I want to be here. I want to be in the hotel room in Mildura lying beneath the image, understanding how it responds to the lightest of touch and exploring the finitude of time, the discovery of this place and the ‘ecosophy’ you write of. I wonder if it would be possible to smell the Mallee here – if only as a trace on the wind, imagined.
But alas, right now, I must suffice with the documentation – in images, video and text – of what appears to be a very intimate and deeply felt work.
What I like most is the way the work has been conceived as something ‘evolving’ in time as much as it is about time. Recently I’ve become more and more fond of the way in which (art) works unfold over time and in space, and I’ve come to feel how necessary time is to the many folds of my own work.

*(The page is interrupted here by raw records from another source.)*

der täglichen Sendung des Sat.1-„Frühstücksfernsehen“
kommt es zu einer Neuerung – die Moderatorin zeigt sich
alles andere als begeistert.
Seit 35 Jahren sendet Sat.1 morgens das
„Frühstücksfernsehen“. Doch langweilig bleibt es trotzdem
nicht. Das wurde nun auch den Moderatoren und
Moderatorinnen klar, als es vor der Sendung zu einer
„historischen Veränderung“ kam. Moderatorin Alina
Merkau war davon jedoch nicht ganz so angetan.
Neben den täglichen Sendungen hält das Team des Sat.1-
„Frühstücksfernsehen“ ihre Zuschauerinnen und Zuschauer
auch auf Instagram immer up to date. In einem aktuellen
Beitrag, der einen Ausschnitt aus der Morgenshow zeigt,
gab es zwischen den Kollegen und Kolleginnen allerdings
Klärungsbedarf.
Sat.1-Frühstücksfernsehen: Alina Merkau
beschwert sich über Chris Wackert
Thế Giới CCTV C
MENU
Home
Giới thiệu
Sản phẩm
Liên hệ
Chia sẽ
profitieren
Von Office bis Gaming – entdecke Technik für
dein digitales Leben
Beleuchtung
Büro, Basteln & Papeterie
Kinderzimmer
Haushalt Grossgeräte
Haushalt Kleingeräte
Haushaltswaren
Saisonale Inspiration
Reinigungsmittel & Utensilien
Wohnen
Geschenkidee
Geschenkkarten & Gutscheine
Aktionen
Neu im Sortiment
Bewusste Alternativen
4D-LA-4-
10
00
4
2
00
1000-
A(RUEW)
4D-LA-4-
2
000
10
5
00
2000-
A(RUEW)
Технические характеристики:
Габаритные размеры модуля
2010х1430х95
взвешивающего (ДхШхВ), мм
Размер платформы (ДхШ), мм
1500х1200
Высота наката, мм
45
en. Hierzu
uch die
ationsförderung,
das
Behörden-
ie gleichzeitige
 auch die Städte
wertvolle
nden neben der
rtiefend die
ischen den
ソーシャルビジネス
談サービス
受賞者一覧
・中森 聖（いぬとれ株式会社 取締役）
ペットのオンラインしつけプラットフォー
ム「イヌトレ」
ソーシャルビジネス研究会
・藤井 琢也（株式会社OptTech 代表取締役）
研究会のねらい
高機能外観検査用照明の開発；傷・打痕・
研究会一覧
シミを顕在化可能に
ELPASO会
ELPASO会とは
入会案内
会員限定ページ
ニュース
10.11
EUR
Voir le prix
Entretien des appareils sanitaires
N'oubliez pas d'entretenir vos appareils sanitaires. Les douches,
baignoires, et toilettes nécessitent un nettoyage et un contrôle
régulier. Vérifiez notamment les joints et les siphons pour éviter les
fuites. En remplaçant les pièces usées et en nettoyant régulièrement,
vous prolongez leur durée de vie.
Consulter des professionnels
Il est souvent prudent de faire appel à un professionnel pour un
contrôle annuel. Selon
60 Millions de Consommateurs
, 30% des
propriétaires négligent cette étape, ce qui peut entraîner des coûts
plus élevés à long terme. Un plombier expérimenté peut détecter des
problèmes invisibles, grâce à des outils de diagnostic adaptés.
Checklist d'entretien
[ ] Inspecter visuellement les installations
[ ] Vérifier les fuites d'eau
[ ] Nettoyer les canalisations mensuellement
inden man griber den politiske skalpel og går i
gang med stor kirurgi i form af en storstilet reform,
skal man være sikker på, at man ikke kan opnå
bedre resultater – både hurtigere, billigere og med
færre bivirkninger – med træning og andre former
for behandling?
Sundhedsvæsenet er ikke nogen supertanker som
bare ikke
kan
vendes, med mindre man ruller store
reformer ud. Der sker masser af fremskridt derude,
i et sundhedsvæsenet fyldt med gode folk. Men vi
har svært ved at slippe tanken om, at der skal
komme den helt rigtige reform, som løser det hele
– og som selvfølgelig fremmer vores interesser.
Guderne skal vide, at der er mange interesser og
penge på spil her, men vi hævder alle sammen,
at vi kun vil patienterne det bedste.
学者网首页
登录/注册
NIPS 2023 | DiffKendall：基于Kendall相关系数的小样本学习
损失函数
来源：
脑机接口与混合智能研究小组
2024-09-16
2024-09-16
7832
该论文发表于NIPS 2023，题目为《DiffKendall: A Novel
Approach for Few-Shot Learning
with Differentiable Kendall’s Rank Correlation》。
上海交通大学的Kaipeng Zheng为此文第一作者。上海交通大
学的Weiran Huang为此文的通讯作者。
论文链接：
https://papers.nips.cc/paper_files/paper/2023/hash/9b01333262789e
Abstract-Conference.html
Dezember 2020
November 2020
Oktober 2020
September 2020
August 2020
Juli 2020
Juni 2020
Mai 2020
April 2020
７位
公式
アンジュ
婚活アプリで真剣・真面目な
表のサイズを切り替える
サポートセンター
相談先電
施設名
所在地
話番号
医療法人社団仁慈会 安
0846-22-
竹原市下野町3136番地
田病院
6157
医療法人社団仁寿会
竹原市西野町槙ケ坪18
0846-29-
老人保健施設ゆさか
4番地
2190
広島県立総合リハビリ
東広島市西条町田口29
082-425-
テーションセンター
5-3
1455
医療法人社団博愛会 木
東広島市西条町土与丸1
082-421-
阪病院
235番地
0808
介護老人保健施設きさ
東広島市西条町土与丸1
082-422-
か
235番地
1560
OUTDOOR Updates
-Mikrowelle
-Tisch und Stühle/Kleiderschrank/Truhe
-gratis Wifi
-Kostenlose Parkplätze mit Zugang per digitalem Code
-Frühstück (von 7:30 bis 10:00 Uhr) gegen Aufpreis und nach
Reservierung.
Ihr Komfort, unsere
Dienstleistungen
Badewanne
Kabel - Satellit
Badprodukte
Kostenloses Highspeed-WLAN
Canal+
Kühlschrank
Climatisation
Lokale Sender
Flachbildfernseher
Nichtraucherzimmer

But as a “personal topography of place-discovery” I am curious to not just know, but to also feel in the work, what this journey means to you. Was there a Mallee for you before Paul Carter?
Through the documentation available online and embedded in your own words about the work Finitude is a beautifully executed installation carefully developed over time with collaboration and a deep sensitivity. But in relation to Memefest’s interest in works that exist somehow ‘Beyond….’, Finitude, at least as it has been presented here, exists in the form of a deep and beautiful though conventional installation.
Being greedy for this work, I must say that I want more. I want to access and understand the work’s ‘evolution’ over time. Beyond the installation I want to experience how the research, how your own journey outside of hotel rooms and exhibition spaces not only informs but in a different sense actually becomes the work.
I am thinking of multifaceted components – layers and folds that fall outside the installation. A creative articulation; a plurality of forms that share and make legible the participatory relations, the sustainable choices and the interconnected nature of our ecological and cultural worlds. In essence a story of the work as journey.